### DATA EXTRACT
........

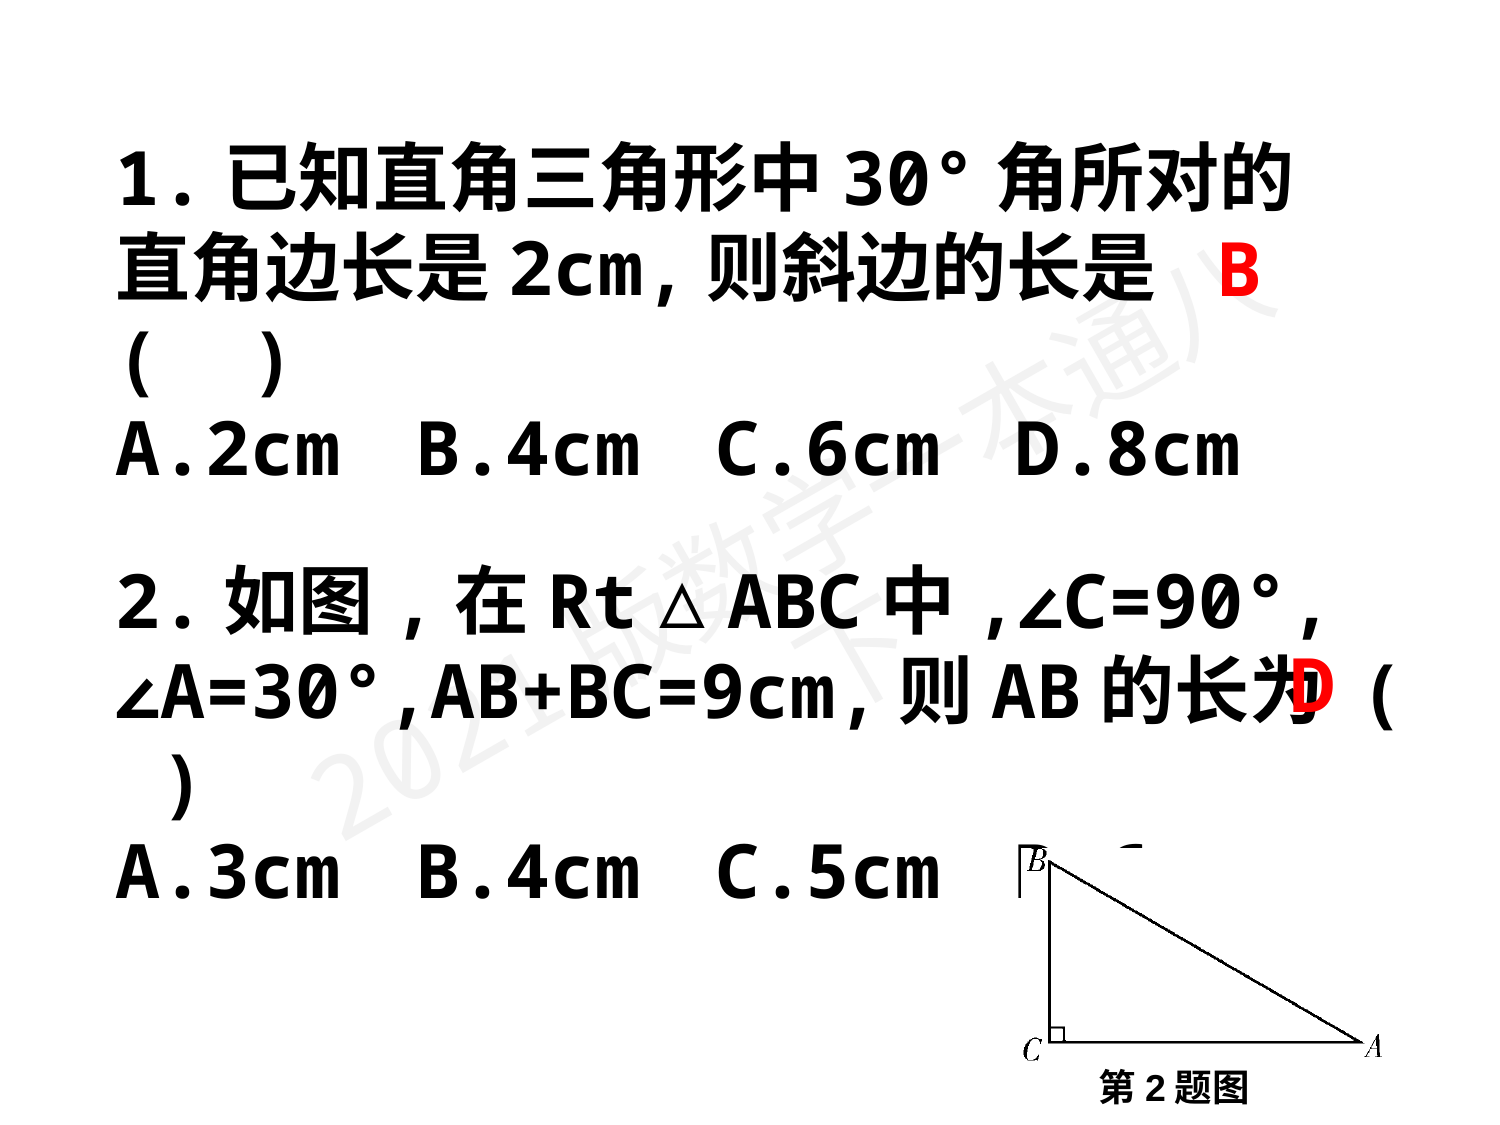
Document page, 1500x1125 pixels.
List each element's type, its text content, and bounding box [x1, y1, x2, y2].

text_box D [1275, 629, 1382, 735]
text_box B [1201, 213, 1308, 319]
picture [1021, 848, 1382, 1061]
text_box 2.如图,在Rt△ABC中,∠C=90°, ∠A=30°,AB+BC=9cm,则AB的长为 ( ) A.3cm B.4cm C.5cm D.6cm [100, 546, 1423, 1012]
text_box 第2题图 [1083, 1061, 1342, 1117]
text_box 1.已知直角三角形中30°角所对的直角边长是2cm,则斜边的长是 ( ) A.2cm B.4cm C.6cm D.8cm [100, 123, 1360, 498]
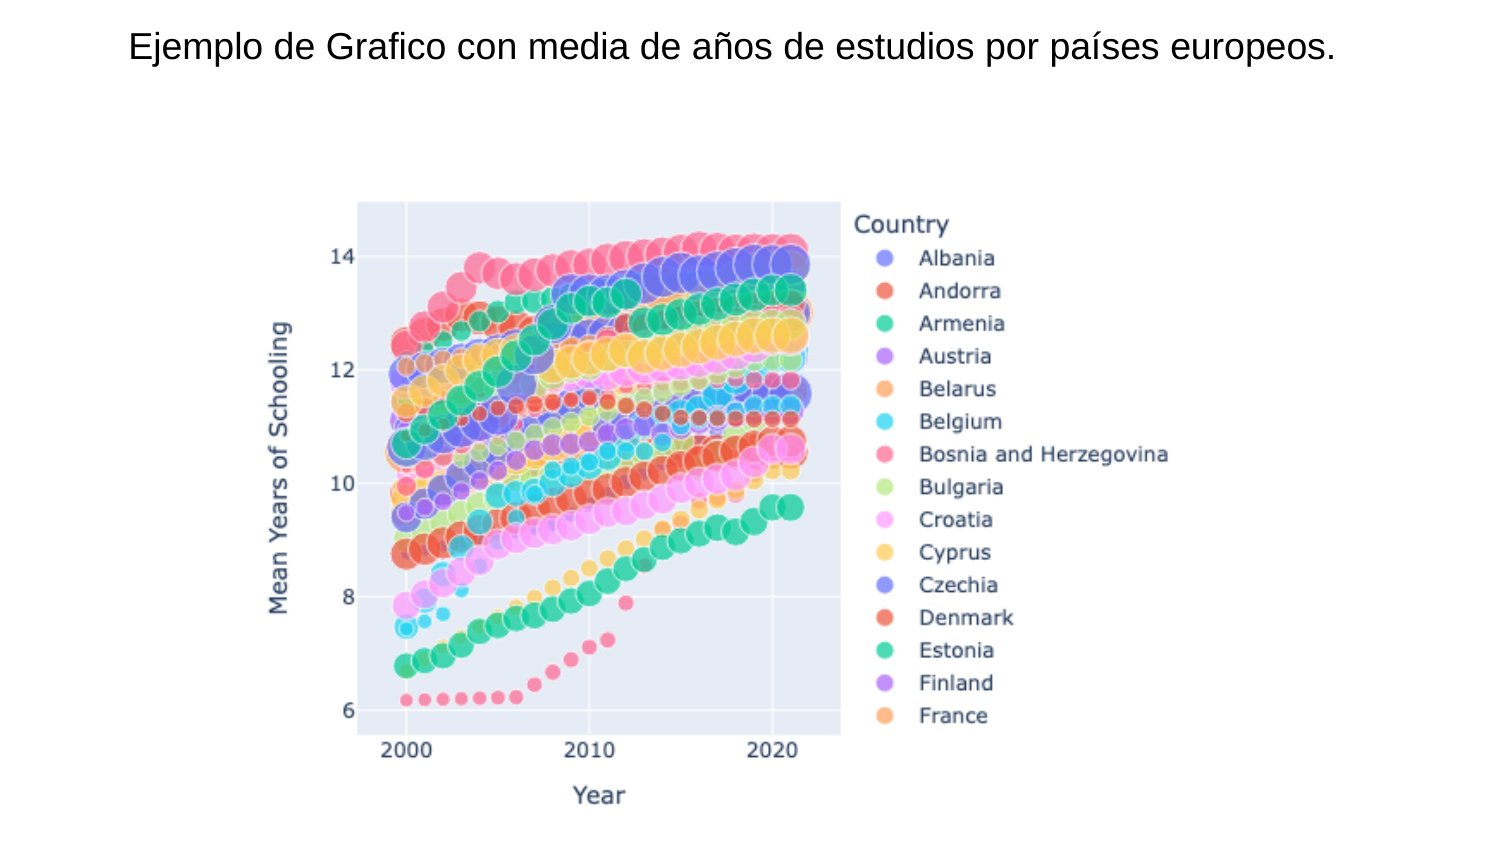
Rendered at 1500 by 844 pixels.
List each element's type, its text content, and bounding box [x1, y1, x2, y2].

text_box Ejemplo de Grafico con media de años de estudios por países europeos. [113, 0, 1473, 139]
picture [220, 99, 1199, 844]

........

### WHAT TO DO
Using the entries above, return each line in which the word "pixels" occurs.

### FINISHED EXERCISE
Document page, 1500x1125 pixels.
Rendered at 1500 by 844 pixels.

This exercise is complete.